February 16, 2016
Gold Slumps Below $1,200, Risk Appetite Dents Safe-Haven Demand
(Reuters) - Gold stretched its losses into a third session and tumbled below $1,200 an ounce on Tuesday, as easing concerns over the global economy buoyed stocks and hurt safe-haven demand for the metal.
Bullion's three-day loss of more than 4 percent, its biggest such drop in seven months, takes the precious metal further away from a one-year high reached last week and threatens to undo a rally that has seen prices gain 13 percent so far this year.
Goldman Sachs's recommendation to short gold, prompted by the bank's belief that the recent fear-induced rally has been overdone, added to the bearish sentiment in the market.
Spot gold fell 1.5 percent to $1,191.40 an ounce by 0415 GMT, after earlier hitting a session low of $1,190.40. The metal slid 2.3 percent on Monday, its biggest slump since July.

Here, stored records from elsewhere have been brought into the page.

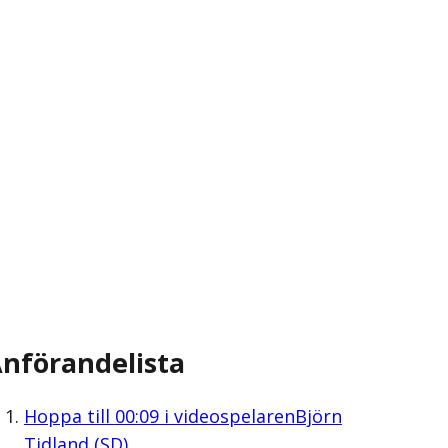
nförandelista
Hoppa till
00:09
i videospelaren
Björn
Tidland (SD)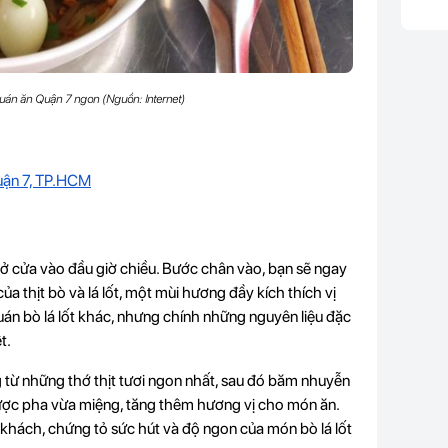
 quán ăn Quận 7 ngon (Nguồn: Internet)
uận 7, TP.HCM
 cửa vào đầu giờ chiều. Bước chân vào, bạn sẽ ngay
a thịt bò và lá lốt, một mùi hương đầy kích thích vị
uán bò lá lốt khác, nhưng chính những nguyên liệu đặc
t.
 từ những thớ thịt tươi ngon nhất, sau đó băm nhuyễn
được pha vừa miệng, tăng thêm hương vị cho món ăn.
hách, chứng tỏ sức hút và độ ngon của món bò lá lốt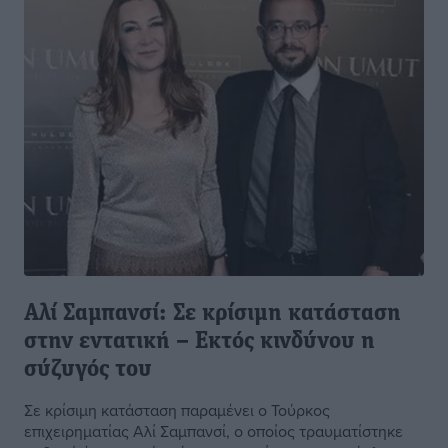
Αλί Σαμπανσί: Σε κρίσιμη κατάσταση
στην εντατική – Εκτός κινδύνου η
σύζυγός του
Σε κρίσιμη κατάσταση παραμένει ο Τούρκος
επιχειρηματίας Αλί Σαμπανσί, ο οποίος τραυματίστηκε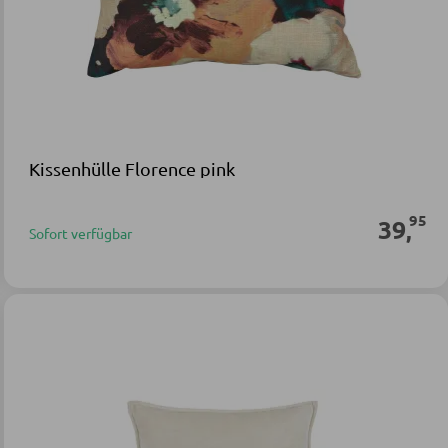
Kissenhülle Florence pink
95
39
,
Sofort verfügbar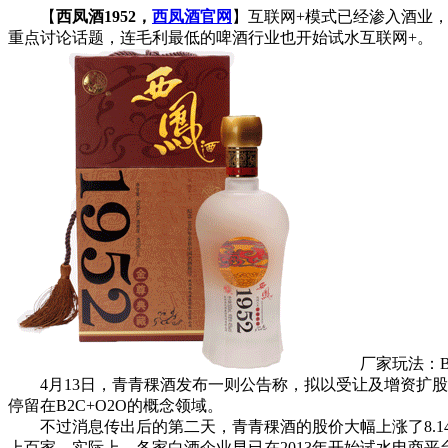
【
西凤酒1952，
西凤酒官网
】互联网+模式已经渗入酒业
重点讨论话题，连毛利最低的啤酒行业也开始试水互联网+。
厂家玩法：B2
4月13日，青青稞酒发布一则公告称，拟以受让及增资扩股
停留在B2C+O2O的概念领域。
不过消息传出后的第二天，青青稞酒的股价大幅上涨了8.14%
上百家。实际上，各家白酒企业早已在2013年开始试水电商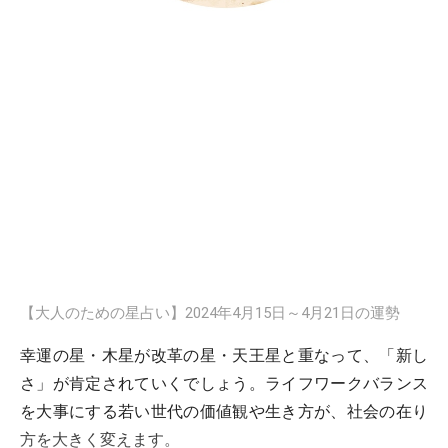
【大人のための星占い】2024年4月15日～4月21日の運勢
幸運の星・木星が改革の星・天王星と重なって、「新し
さ」が肯定されていくでしょう。ライフワークバランス
を大事にする若い世代の価値観や生き方が、社会の在り
方を大きく変えます。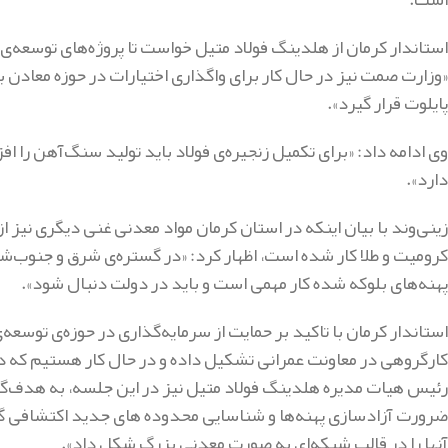
استاندار کرمان از هلدینگ فولاد متیل خواست تا پروژه‌های توسعه‌
«وزارت صمت نیز در حال کار برای واگذاری اختیارات در حوزه معادن به
پایلوت قرار گیرد».
وی ادامه داد: «برای تکمیل زنجیره‌ی فولاد باید تولید سنگ‌آهن را
دارد».
زینی‌وند با بیان اینکه در استان کرمان مواد معدنی غنی دیگری نیز
کرومیت و طلا کار شده است، اظهار کرد: «در گستره‌ی شرق و جنوب‌ش
پهنه‌های بلوکه شده کار مهمی است و باید در دولت دنبال شود».
استاندار کرمان با تاکید بر حمایت از سرمایه‌گذاری در حوزه‌ی توسعه
کارگروهی در معاونت عمرانی تشکیل داده و در حال کار هستیم که در
ضرورت
آزادسازی پهنه‌ها و شناسایی محدوده های جدید اکتشافی گف
آنها را در قالب شبکه‌ای به صورت معدنی بزرگ شکل داد».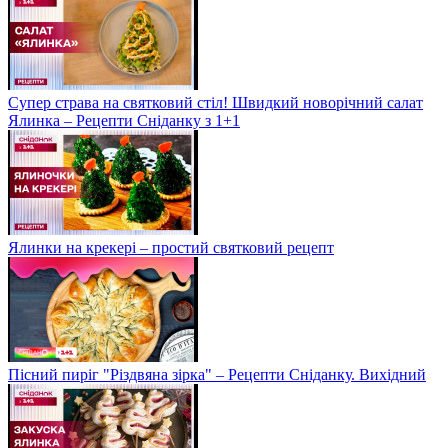
Супер страва на святковий стіл! Швидкий новорічний салат
Ялинка – Рецепти Сніданку з 1+1
Ялинки на крекері – простий святковий рецепт
Пісний пиріг "Різдвяна зірка" – Рецепти Сніданку. Вихідний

"The (precious metals) complex has benefited from the recent global risk-off attitude and heightened volatility. However, a pull-back was inevitable at some stage," MKS Group trader James Gardiner said.
U.S. gold futures also fell, hitting a session low of $1,191.50. Silver dropped more than 1 percent.
Spot gold may fall more to $1,178, Reuters technical analyst Wang Tao said.
A correction in gold prices had been expected as the metal had risen quickly over a short period of time. It gained $200 from its January lows to its year-high last week, when it also posted its best week since 2011.
On Thursday, gold hit a year-high of $1,260.60 as concerns over the health of the banking sector and fears of a global slowdown prompted investors to steer clear of equities and buy safe-haven gold.
But world stocks rose sharply on Monday as China's central bank fixed the yuan at a much stronger rate and oil cemented recent gains, easing fears of global deflation.
Asian shares extended their gains on Tuesday on a combination of stabilising Chinese markets, a rebound in oil prices and solid U.S. consumption data.
The dollar pulled away from multi-month lows against the yen and the euro, and jumped nearly 1 percent against a basket of major currencies.
"Fears around China, oil and negative interest rates have likely been overstated in the gold price and other financial markets," Goldman Sachs said in a note, adding that it expects gold to fall to $1,100 an ounce in three months.
Top consumer China's return from a week-long holiday did not help either. Chinese investors sold into gold's rally, a sign they do not expect prices to go much higher and cannot be counted on to support the market, with post-Lunar New Year demand set to falter.